Çapar and others appeared to retain a soft spot for the Syrian regime. “Bashar doesn’t kill people, they are the ones killing people, the jihadists,” she said. A young man, Mehmet Dağ, chimed in. “Before the war, everyone was living comfortably in Syria. Then the Americans came, along with the Turks, with their so-called Middle East democracy projects, and made war,” he said. “I used to go to Syria all the time. The kind of democracy they had there, you could hardly find in most other places.
To many Alevis and Alawites, Erdoğan’s newfound hostility towards Syria’s ruling regime, combined with its indulgence of Sunni extremists fighting Assad, is yet more evidence of the AKP’s alleged desire to foist a sectarian, Sunni agenda upon the whole Middle East, beginning with Turkey itself. Although Erdoğan’s government has acknowledged past wrongs, including a 1937-38 massacre of rebellious Alevis by government troops, reached out to community leaders, and plans to unveil a “democratization package” to address some of their main concerns later this month, many Alevis argue that this is mere window dressing, and that they remain second-class citizens. According to a July poll, as many as 87 percent believe they face discrimination. To this day, they point out, the state refuses to recognize their gathering places, cemevis, as places of worship on equal footing with mosques and gives their children no choice but to attend mandatory religion — Sunni Islam — classes in public schools. In Antakya itself, accusations abound that the AKP has resorted to gerrymandering in order to split the city along sectarian and ethnic lines.

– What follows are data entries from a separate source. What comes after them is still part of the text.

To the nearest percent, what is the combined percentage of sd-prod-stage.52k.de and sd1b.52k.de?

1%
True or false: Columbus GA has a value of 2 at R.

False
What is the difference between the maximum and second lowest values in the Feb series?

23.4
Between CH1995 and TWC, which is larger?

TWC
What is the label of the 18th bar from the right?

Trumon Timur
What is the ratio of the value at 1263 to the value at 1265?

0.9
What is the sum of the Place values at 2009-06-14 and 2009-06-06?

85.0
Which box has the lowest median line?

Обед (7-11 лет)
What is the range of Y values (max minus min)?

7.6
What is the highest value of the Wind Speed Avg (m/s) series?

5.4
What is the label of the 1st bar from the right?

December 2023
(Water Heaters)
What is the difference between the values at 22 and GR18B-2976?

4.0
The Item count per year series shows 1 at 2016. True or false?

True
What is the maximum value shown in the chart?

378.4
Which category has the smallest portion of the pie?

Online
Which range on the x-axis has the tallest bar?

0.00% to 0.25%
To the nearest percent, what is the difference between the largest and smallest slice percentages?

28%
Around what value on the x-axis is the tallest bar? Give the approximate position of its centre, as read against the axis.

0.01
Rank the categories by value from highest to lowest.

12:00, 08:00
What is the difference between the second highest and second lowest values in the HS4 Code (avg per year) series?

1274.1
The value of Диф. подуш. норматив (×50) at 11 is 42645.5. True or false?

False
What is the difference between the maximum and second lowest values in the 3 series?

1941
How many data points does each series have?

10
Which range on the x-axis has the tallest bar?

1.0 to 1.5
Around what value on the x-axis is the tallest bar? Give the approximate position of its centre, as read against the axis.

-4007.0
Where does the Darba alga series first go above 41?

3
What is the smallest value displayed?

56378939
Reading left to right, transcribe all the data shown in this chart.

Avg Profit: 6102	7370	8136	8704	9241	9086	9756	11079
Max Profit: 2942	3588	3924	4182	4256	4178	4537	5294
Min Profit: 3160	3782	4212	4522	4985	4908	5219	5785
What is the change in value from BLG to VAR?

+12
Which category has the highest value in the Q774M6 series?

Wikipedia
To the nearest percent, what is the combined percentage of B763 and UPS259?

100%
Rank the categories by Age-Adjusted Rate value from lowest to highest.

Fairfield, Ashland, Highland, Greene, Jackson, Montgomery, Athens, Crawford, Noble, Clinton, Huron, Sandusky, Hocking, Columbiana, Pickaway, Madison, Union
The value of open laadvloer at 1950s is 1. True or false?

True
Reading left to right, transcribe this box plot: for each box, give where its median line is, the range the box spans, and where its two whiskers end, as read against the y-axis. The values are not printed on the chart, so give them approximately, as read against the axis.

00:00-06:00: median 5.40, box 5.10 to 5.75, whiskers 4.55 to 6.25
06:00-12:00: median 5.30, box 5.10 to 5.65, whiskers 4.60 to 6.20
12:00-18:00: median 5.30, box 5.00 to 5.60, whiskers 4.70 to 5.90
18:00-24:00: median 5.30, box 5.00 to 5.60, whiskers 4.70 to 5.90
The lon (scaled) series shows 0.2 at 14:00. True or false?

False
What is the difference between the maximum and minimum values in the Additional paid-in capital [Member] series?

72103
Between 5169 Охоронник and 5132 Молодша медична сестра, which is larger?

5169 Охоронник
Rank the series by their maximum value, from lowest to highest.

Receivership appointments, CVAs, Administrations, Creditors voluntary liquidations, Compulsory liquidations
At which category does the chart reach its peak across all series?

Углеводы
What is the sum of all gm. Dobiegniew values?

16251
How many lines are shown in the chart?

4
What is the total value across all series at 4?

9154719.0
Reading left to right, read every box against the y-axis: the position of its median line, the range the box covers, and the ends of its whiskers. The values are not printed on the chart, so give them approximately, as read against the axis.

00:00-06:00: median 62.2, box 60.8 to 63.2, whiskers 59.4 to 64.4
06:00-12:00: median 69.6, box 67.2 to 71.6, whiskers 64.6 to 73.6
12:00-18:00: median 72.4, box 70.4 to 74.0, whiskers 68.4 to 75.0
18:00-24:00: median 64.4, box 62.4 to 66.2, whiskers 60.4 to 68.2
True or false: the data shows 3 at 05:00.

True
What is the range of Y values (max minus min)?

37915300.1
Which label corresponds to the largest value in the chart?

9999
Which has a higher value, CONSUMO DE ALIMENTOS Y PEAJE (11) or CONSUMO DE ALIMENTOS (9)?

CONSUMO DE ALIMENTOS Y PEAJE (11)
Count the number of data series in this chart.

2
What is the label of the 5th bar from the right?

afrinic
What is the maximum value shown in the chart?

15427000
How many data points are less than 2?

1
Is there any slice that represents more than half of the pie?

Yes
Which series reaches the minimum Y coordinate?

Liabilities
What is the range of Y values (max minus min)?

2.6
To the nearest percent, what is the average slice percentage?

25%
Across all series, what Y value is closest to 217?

In Armutlu, evidence that Turkey’s role in Syria was fueling a new wave of Alawite resentment towards Erdoğan’s government was everywhere. On my way back from Atakan’s funeral, and en route to a protest that would end with yet more clashes with police, tear gas, burning barricades and even reports of gunshots, I stopped at a teahouse on the edge of the neighborhood.
One of the local men, on recognizing a foreigner, asked me where I was from. Poland, I answered. “You look Al Qaeda,” he said, deadpan. (The cargo pants must have been a clear giveaway.) “That’s because I’m Polish Al Qaeda,” I explained, winking. “I see,” he said. I looked for some trace of a smile on his face. There was none.
“Leave while you can,” a younger man sitting next to him yelled. “War’s coming.” At least he, to judge by a good-natured grin and a subsequent invitation to tea, appeared to be joking.
But only to some extent. The man, Aytaç Bağcı, a sports instructor, was convinced that the U.S. would attack Syria at any moment, and that this would play right into Erdoğan’s hands. “Every day they’re sending Islamist terrorists across the border,” he said, referring to reports that extremist groups were transiting Turkey en route to Syria. He and his friends had had enough of seeing bearded foreigners on the streets of Antakya, Bağcı said. “Wherever they go, people die,” he said. The chemical weapons attack in Ghouta, he was persuaded, had been staged by the rebels, not Syrian regime forces, in order to goad the U.S. into military action against Assad.
Erdoğan, he believed, wanted to “Sunnify” both Syria and Turkey. “They want political Islam here, and they want political Islam there, too,” he said. “They want people to stop drinking alcohol, women to stop having abortions.” Alevis, he said, wanted the government to stop sticking its nose into their private lives. “We want a secular country.”